Alt-Country / Americana / Blues / Country / Interviews / Videos

INTERVIEW: Matt Joe Gow (2018)



From alt-country to blues to soul, Matt Joe Gow covers all bases on his third album.

Across his first two albums, Matt Joe Gow laid down some accomplished alt-country, the kind that showed a lifetime growing up on the songs of Whiskeytown, The Jayhawks and Wilco alongside his parents’ record collection that included Petty, Springsteen and Dylan. Now on his third album, Break, Rattle and Roll, he’s widened his own musical palette and let the songs dictate their form and flavour.

Talking with Gow, there’s a confidence and excitement that he exudes when discussing his music. You can see that it’s still a mysterious art to him but one that he’s been exploring long enough that he knows how to harness and guide it to realise the sounds in his head. “In my opinion I think this is my best work as a songwriter and our best work as a band executing the songs. That’s because the influence is so wide on this one. It was also done on the back of lots of playing live and really enjoying playing in front of people and that energy was there in the songs,” he recalls.

“Overall the record takes from a lot of different places,” explains Gow. Opening up the sound to different influences meant the band could really stretch out and try some new things musically. “There’s a straight blues track (‘House That Burnt Down’), lots of rock ’n’ roll elements and the more alt-country sound of ‘Ride On’. There’s an old school r&b soul sound on ‘Ransom’, plus the ethereal 90s Grant Lee Buffalo/Mazzy Star mood of the title track. We also threw some Johnny Cash-type ballads into the mix. There’s a lot of influences across it and we can do that because we’re fans of lots of different sorts of music. It was cool to have musicians who could do it all authentically.”

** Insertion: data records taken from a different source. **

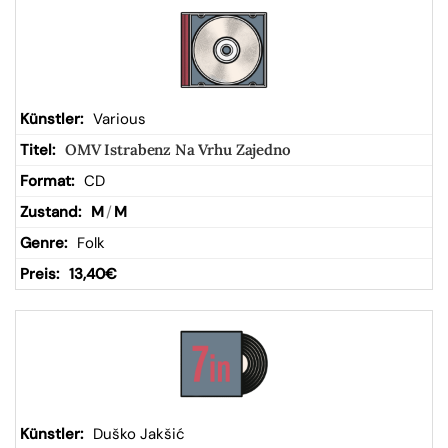
Various
OMV Istrabenz Na Vrhu Zajedno
CD
M
/
M
Folk
13,40
€
Duško Jakšić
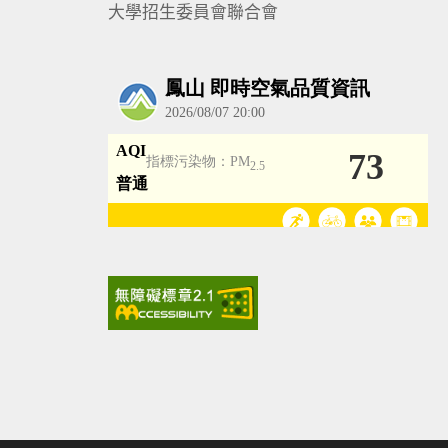
大學招生委員會聯合會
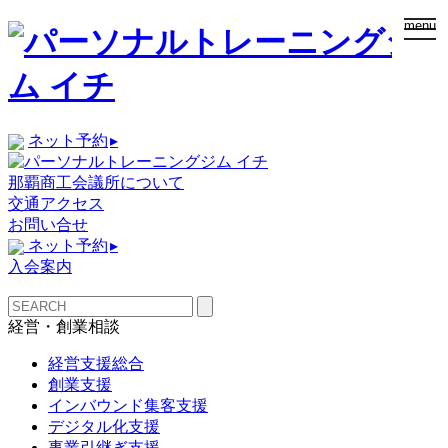
togg
menu
navi
ネット予約
▸
那覇商工会議所について
交通アクセス
お問い合せ
ネット予約
▸
入会案内
経営・創業相談
経営支援総合
創業支援
インバウンド集客支援
デジタル化支援
事業引継ぎ支援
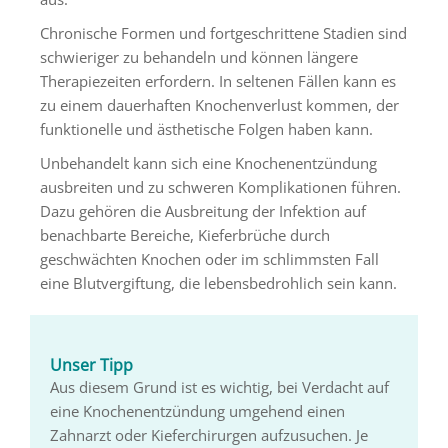
Chronische Formen und fortgeschrittene Stadien sind
schwieriger zu behandeln und können längere
Therapiezeiten erfordern. In seltenen Fällen kann es
zu einem dauerhaften Knochenverlust kommen, der
funktionelle und ästhetische Folgen haben kann.
Unbehandelt kann sich eine Knochenentzündung
ausbreiten und zu schweren Komplikationen führen.
Dazu gehören die Ausbreitung der Infektion auf
benachbarte Bereiche, Kieferbrüche durch
geschwächten Knochen oder im schlimmsten Fall
eine Blutvergiftung, die lebensbedrohlich sein kann.
Unser Tipp
Aus diesem Grund ist es wichtig, bei Verdacht auf
eine Knochenentzündung umgehend einen
Zahnarzt oder Kieferchirurgen aufzusuchen. Je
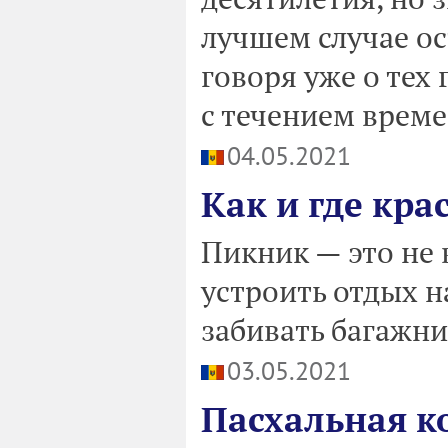
лучшем случае ос
говоря уже о тех
с течением врем
04.05.2021
Как и где кра
Пикник — это не
устроить отдых н
забивать багажни
03.05.2021
Пасхальная ко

It begs the question as to whether there are themes that tie the songs together. “I think each record has somewhat of a theme but I don’t always create that before going in. I can look back at them and see that though,” Gow replies, before explaining some of the common ideas behind the songs on Break Rattle And Roll. “On this one there are a couple of competing themes. There’s a night-time vibe and the idea of someone having journeyed. I wanted to write from the perspective of somebody who has come some way and gone through some stuff. That’s hard to do when you’re 21 but after a few albums, band members and relationships, you’ve been through things and you can start to understand it all. It’s that idea of self-determination and making it through.”

An early influence on Gow’s songwriting was the music of Grant Lee Buffalo and a bold punt at scoring a support slot a few years ago at the Melbourne Festival paid dividends and blossomed into a friendship that resulted in Gow accompanying Grant-Lee Phillips on his Australia tour earlier this year. “I got that first gig because I saw he was coming here and rang up and told them they had to put me on the bill – and it worked!” he laughs. “We chatted and I think the respect grew after he saw us play and liked our set. We kept in touch and when he came back out here it was like we were friends. I’d learnt to play all his old songs when I was younger so it was cool to sit down and play some songs together. I could tell he enjoyed it and he dug the energy playing together because he usually plays solo these days,” says Gow.

“On my first record I wanted to put across that alternative country is great and cool and if you don’t like it you can go fuck yourself because this is what we’re doing and we don’t care if you think it is weird to play country music,” remembers Gow. After initially trying to carve out a niche in mainstream music and then with the Tamworth scene, Gow is now more content to forge his own path and follow his muse. As a result he believes his new music is “all the better for the diverse sound and quality songs.”